I just want to quickly explain our approach in these early game design phases. Someone rightly noted that we should not overextend ourselves, that we should not aim to do everything. I completely agree. As far as I am concerned the approach to defining the scope of the game consists of three fundamental steps.
Firstly, determine the kind of game you want to develop. We already know what we want here, as it will be the same kind of game in the same setting as the orignal Call of Combat. So basically we will be developing a multiplayer game centred around squad-based infantry combat during the Second World War.
Secondly, we identify all possible game elements that a relevant to the core game. So when you think of infantry combat in a WW2 setting, what comes to mind? Obviously we can build on what we had in Call of Combat in this step. But we also want to broaden our horizons here, go beyond what we already had. Identifying the terrain and map elements as Erik was talking about is a part of that. The image at the bottom of this post is another such example of brainstorming on what could be added as it details some of the game components. Keep in mind it is just an early draft, but you can see there are many things on there that are new and were not in the previous game.
But the third step is actually most important. Thinking of new game elements is easy, what matters most is choosing what to implement! As Martin (our game designer) made very clear, you need to be able to 'kill your darlings'. You need to be able to scrap ideas if:
- They do not make the game more fun to play. Simply making the game more complex will not mean it will be more enjoyable to play!
- They are too hard to implement or balance properly. You could have a brilliant idea, but if it takes a year to implement and test it might not be worth it!

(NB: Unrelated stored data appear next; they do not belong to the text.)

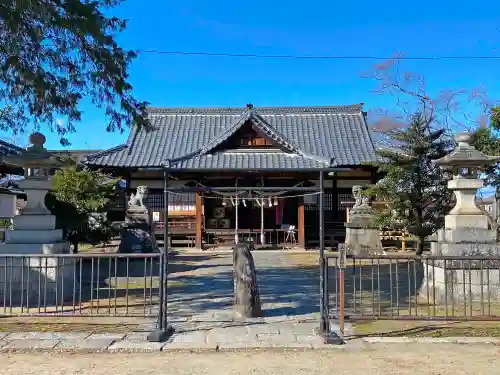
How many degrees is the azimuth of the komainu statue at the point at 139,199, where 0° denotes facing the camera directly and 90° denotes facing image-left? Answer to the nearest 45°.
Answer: approximately 270°

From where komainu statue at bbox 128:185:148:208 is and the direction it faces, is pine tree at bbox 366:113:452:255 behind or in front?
in front

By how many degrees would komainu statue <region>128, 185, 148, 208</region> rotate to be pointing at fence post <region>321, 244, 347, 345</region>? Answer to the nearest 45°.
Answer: approximately 90° to its right

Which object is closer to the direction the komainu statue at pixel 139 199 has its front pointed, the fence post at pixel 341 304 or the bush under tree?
the fence post

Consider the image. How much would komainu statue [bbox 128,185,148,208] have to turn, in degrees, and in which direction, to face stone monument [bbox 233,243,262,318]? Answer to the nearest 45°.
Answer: approximately 90° to its right

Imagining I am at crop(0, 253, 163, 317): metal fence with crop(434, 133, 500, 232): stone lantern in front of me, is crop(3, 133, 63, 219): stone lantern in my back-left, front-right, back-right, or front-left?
back-left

As part of this step we will need to decide whether we want to completely scrap an idea or simply plan it for release at a later stage. These are the steps we are going through now. So we are coming up with ideas and we really want to hear yours as well, but rest assured, we will at a later stage be scrapping them if we don't believe they add to the game or are simply too difficult to implement! In the end what matters is the core game play and not all the bells and whistles!